Abbey of Thelema

Abbey of Thelema, Cefalù, Italy

References

“I took a villa at Cefalu in Sicily for work and play. We began the day with family prayers; we occasionally celebrated a semi-religious ceremony known as the Gnostic Mass.

Several people who were my guests at the “abbey” made imaginative copy out of their visits.

Then the Fascists came into power and some foreign newspaper correspondents were asked to leave.

And so was I.”—Aleister Crowley, Black Magic is Not a Myth

“Hirsig indeed proved herself immediately able to assist Crowley in translating his ideas into reality. In 1920 they founded the Abbey of Thelema in the town of Cefalù on the coast of Sicily, thus realizing in concrete form the dream of the French literary genius and early Thelemite François Rabelais. At the Abbey, Hirsig was instrumental in guiding Crowley, the Prophet of the New Aeon, to a deeper understanding of the Law of Thelema.”—Frater Hippokleides, Leah Hersig

“Crowley briefly operated such a project—the Abbey of Thelema in Sicily in the 1920s—and late in life he was making plans for another, to be called the Green Lion, which never came to fruition.
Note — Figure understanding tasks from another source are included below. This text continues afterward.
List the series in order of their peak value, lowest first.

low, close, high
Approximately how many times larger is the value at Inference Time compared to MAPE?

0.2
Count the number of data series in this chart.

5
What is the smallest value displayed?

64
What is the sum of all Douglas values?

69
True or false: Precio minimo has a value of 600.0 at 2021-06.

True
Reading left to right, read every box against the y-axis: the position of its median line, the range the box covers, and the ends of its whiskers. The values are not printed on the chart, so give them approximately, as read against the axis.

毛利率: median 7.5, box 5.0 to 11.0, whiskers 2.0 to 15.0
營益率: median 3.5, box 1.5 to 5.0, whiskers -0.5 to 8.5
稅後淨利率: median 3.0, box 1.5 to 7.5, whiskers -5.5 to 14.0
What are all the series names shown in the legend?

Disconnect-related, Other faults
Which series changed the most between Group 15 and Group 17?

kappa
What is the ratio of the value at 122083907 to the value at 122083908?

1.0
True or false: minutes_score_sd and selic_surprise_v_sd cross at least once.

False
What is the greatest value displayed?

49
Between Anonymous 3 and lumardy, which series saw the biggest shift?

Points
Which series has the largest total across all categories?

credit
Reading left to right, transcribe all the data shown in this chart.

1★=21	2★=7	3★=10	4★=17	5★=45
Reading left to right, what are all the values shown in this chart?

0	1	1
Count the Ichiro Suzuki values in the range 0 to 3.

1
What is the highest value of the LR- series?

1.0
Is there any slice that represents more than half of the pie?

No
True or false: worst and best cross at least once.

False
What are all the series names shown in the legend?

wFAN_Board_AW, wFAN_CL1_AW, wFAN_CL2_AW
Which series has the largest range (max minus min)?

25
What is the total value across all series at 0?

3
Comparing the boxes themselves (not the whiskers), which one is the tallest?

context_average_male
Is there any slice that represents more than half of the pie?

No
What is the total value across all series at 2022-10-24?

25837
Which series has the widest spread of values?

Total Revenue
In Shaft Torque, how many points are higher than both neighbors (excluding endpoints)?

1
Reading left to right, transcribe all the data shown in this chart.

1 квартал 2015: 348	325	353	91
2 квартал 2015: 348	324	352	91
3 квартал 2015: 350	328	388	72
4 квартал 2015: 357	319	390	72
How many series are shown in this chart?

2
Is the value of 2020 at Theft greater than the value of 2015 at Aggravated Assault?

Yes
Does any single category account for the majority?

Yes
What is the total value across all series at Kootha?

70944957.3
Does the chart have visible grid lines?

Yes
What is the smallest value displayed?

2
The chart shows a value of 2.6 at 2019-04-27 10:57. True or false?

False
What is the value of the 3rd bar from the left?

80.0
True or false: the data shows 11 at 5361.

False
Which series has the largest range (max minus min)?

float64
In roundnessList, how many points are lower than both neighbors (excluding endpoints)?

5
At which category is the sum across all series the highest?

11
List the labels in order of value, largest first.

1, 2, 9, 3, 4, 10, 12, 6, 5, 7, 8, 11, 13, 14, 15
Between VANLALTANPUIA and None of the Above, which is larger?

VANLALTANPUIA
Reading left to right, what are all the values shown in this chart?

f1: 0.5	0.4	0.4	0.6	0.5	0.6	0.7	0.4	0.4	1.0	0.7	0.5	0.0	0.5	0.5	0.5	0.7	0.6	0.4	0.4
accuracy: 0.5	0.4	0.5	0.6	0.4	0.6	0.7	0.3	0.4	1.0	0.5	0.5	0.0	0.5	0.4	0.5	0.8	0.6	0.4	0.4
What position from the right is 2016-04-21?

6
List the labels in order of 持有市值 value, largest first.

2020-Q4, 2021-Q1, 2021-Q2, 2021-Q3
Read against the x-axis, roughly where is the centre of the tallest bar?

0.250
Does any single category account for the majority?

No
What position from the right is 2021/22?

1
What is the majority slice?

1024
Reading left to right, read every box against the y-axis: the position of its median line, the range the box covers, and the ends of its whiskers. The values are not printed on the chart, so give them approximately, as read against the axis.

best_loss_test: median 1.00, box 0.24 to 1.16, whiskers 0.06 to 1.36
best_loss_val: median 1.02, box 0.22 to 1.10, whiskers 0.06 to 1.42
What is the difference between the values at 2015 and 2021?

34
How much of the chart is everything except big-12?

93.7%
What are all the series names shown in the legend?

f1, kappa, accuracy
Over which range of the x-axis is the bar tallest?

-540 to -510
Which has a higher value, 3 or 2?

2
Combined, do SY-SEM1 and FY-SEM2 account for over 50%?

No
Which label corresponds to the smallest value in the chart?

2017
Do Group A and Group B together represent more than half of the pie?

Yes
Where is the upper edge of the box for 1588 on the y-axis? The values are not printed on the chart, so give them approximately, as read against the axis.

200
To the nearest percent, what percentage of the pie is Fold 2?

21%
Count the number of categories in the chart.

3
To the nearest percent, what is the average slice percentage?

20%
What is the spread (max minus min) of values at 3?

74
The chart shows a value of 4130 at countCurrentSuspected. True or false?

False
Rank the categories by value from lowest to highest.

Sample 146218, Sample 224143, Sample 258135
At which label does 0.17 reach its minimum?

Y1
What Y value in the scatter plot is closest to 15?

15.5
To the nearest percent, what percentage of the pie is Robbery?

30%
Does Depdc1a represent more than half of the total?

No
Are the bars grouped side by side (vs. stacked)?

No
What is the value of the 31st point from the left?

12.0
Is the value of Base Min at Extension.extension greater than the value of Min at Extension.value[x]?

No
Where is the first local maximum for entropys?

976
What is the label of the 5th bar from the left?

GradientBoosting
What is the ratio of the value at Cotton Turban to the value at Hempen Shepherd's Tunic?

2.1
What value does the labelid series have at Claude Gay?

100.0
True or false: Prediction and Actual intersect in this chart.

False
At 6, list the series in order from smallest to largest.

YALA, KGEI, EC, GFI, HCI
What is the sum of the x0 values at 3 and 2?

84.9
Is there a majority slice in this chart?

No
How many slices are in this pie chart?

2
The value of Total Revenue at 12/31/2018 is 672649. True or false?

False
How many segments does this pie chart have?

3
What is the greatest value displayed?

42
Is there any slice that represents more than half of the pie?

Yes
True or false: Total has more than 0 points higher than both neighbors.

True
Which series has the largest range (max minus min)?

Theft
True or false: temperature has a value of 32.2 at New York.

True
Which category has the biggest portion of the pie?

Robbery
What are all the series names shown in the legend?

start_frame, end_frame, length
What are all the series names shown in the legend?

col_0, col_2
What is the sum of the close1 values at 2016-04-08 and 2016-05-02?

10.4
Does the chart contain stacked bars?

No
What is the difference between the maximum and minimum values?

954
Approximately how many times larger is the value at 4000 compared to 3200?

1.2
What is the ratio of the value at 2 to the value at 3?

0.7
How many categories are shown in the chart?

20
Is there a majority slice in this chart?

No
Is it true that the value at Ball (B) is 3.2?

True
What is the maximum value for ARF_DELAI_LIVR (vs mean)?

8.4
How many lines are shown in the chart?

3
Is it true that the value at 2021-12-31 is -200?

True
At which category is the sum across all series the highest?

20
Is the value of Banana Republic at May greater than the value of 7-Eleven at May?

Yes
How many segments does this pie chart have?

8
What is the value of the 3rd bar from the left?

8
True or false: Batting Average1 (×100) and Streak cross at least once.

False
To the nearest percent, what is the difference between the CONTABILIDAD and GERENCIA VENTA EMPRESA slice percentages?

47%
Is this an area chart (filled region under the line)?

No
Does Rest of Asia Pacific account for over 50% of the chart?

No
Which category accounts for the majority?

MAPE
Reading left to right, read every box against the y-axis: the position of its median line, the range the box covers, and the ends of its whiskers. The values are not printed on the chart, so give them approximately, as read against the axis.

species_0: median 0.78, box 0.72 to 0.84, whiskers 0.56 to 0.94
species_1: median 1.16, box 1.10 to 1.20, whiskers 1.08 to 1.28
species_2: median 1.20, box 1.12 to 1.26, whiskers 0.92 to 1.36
The creative opportunity to bring such communities into existence is important to the Thelemic movement as a whole, because despite the basic emphasis on the liberty of the individual, we recognize that many of the most admirable and challenging aspects of human existence can only manifest in cooperation with others.”—T Polyphilus, The Great Beast Was Here

“Rabelais is commonly given credit for the initial formulation of the libertarian ethical maxim of thelema, being the sole rule of his fictional Abbey of Thelema: “fay çe que vouldras“, variously translated from archaic French as “do what thou wilt,” “do what you please,” “do as you wish,” etc.”—David Richard Jones, Part One: King Pausole and the Wican Rede.